**УСЛОВИЕ ЗАДАНИЯ:** Выпишите в порядке появления все имена людей, названные в приведенном ниже отрывке о славе.

Вот это письмо. И если я считаю, что наслаждение, ощущаемое им в душе,
как он говорит, при воспоминании о своих сочинениях, имеет касательство к
славе, на которую он рассчитывал после смерти, то меня побуждает к этому
распоряжение, содержащееся в его завещании. Этим распоряжением он
предписывает, чтобы Аминомах и Тимократ, его наследники, предоставляли для
празднования его дня рождения в январе месяце суммы, какие укажет Гермарх, и
равным образом оплачивали расходы на угощение близких ему философов, которые
будут собираться в двадцатый день каждой луны в честь и в память его и
Метродора.
Карнеад [8] был главой тех, кто держался противоположного мнения. Он
утверждал, что слава желанна сама по себе, совершенно так же, как мы любим
наших потомков исключительно ради них, не зная их и не извлекая из этого
никакой выгоды для себя. Эти взгляды встретили всеобщее одобрение, ибо люди
охотно принимают то, что наилучшим образом отвечает их склонностям.
Аристотель предоставляет славе первое место среди остальных внешних благ. Он
говорит: избегай, как порочных крайностей, неумеренности и в стремлении к
славе, и в уклонении от нее [9]. Полагаю, что, имей мы перед собой книги,
написанные на эту тему Цицероном, мы нашли бы в них вещи, воистину
поразительные. Этот человек был до того поглощен страстной жаждой славы, что
решился бы, как мне кажется, и притом очень охотно, впасть в ту же
крайность, в которую впадали другие, полагая, что сама добродетель желанна
лишь ради почета, неизменно следующего за ней:

Paulum sepultae distat inertiae Celata virtus.

{Скрытая доблесть мало отличается от безвестной бездарности [10] (лат.
).}

Это мнение до последней степени ложно, и мне просто обидно, что оно
могло возникнуть в голове какого-нибудь человека, имевшего честь называться
философом.
Если бы подобные взгляды были верны, то добродетельным нужно было бы
быть лишь на глазах у других, а что касается движений души, в которых,
собственно, и заключается добродетель, то нам не было бы никакой надобности
подчинять их своей воле и налагать на них узы; это было бы необходимо только
в тех случаях, когда они могли бы стать достоянием гласности.
Выходит, что обманывать допустимо, если это делается хитро и тонко!

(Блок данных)
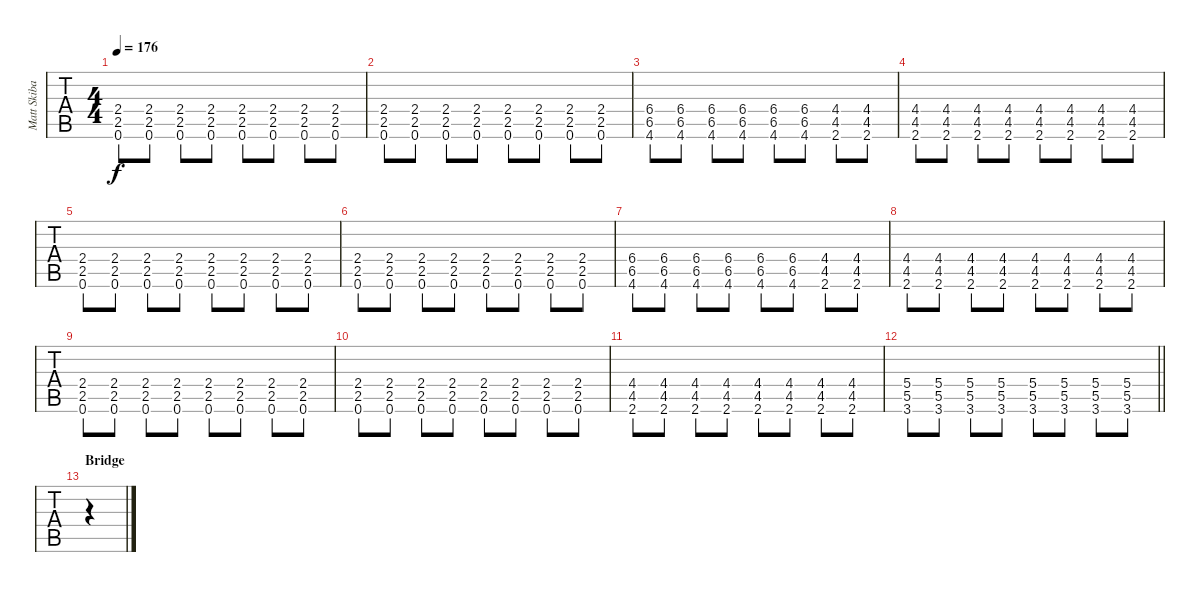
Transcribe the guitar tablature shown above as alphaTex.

\track ("Matt Skiba - Guitar One - Left Channel" "Matt Skiba") {instrument distortionguitar}
\staff {tabs}
\tuning (E4 B3 G3 D3 A2 E2) {hide}
\ts (4 4)
\tempo 176
\clef g2
\ks b
(2.4 2.5 0.6).8{dy f} (2.4 2.5 0.6).8 (2.4 2.5 0.6).8 (2.4 2.5 0.6).8 (2.4 2.5 0.6).8 (2.4 2.5 0.6).8 (2.4 2.5 0.6).8 (2.4 2.5 0.6).8 |
(2.4 2.5 0.6).8 (2.4 2.5 0.6).8 (2.4 2.5 0.6).8 (2.4 2.5 0.6).8 (2.4 2.5 0.6).8 (2.4 2.5 0.6).8 (2.4 2.5 0.6).8 (2.4 2.5 0.6).8 |
(6.4 6.5 4.6).8 (6.4 6.5 4.6).8 (6.4 6.5 4.6).8 (6.4 6.5 4.6).8 (6.4 6.5 4.6).8 (6.4 6.5 4.6).8 (4.4 4.5 2.6).8 (4.4 4.5 2.6).8 |
(4.4 4.5 2.6).8 (4.4 4.5 2.6).8 (4.4 4.5 2.6).8 (4.4 4.5 2.6).8 (4.4 4.5 2.6).8 (4.4 4.5 2.6).8 (4.4 4.5 2.6).8 (4.4 4.5 2.6).8 |
(2.4 2.5 0.6).8 (2.4 2.5 0.6).8 (2.4 2.5 0.6).8 (2.4 2.5 0.6).8 (2.4 2.5 0.6).8 (2.4 2.5 0.6).8 (2.4 2.5 0.6).8 (2.4 2.5 0.6).8 |
(2.4 2.5 0.6).8 (2.4 2.5 0.6).8 (2.4 2.5 0.6).8 (2.4 2.5 0.6).8 (2.4 2.5 0.6).8 (2.4 2.5 0.6).8 (2.4 2.5 0.6).8 (2.4 2.5 0.6).8 |
(6.4 6.5 4.6).8 (6.4 6.5 4.6).8 (6.4 6.5 4.6).8 (6.4 6.5 4.6).8 (6.4 6.5 4.6).8 (6.4 6.5 4.6).8 (4.4 4.5 2.6).8 (4.4 4.5 2.6).8 |
(4.4 4.5 2.6).8 (4.4 4.5 2.6).8 (4.4 4.5 2.6).8 (4.4 4.5 2.6).8 (4.4 4.5 2.6).8 (4.4 4.5 2.6).8 (4.4 4.5 2.6).8 (4.4 4.5 2.6).8 |
(2.4 2.5 0.6).8 (2.4 2.5 0.6).8 (2.4 2.5 0.6).8 (2.4 2.5 0.6).8 (2.4 2.5 0.6).8 (2.4 2.5 0.6).8 (2.4 2.5 0.6).8 (2.4 2.5 0.6).8 |
(2.4 2.5 0.6).8 (2.4 2.5 0.6).8 (2.4 2.5 0.6).8 (2.4 2.5 0.6).8 (2.4 2.5 0.6).8 (2.4 2.5 0.6).8 (2.4 2.5 0.6).8 (2.4 2.5 0.6).8 |
(4.4 4.5 2.6).8 (4.4 4.5 2.6).8 (4.4 4.5 2.6).8 (4.4 4.5 2.6).8 (4.4 4.5 2.6).8 (4.4 4.5 2.6).8 (4.4 4.5 2.6).8 (4.4 4.5 2.6).8 |
\barLineRight lightlight
(5.4 5.5 3.6).8 (5.4 5.5 3.6).8 (5.4 5.5 3.6).8 (5.4 5.5 3.6).8 (5.4 5.5 3.6).8 (5.4 5.5 3.6).8 (5.4 5.5 3.6).8 (5.4 5.5 3.6).8 |
\section ("" "Bridge")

**ОТВЕТ НА ЗАДАНИЕ:** Аминомах, Тимократ, Гермарх, Метродор, Карнеад, Аристотель, Цицерон.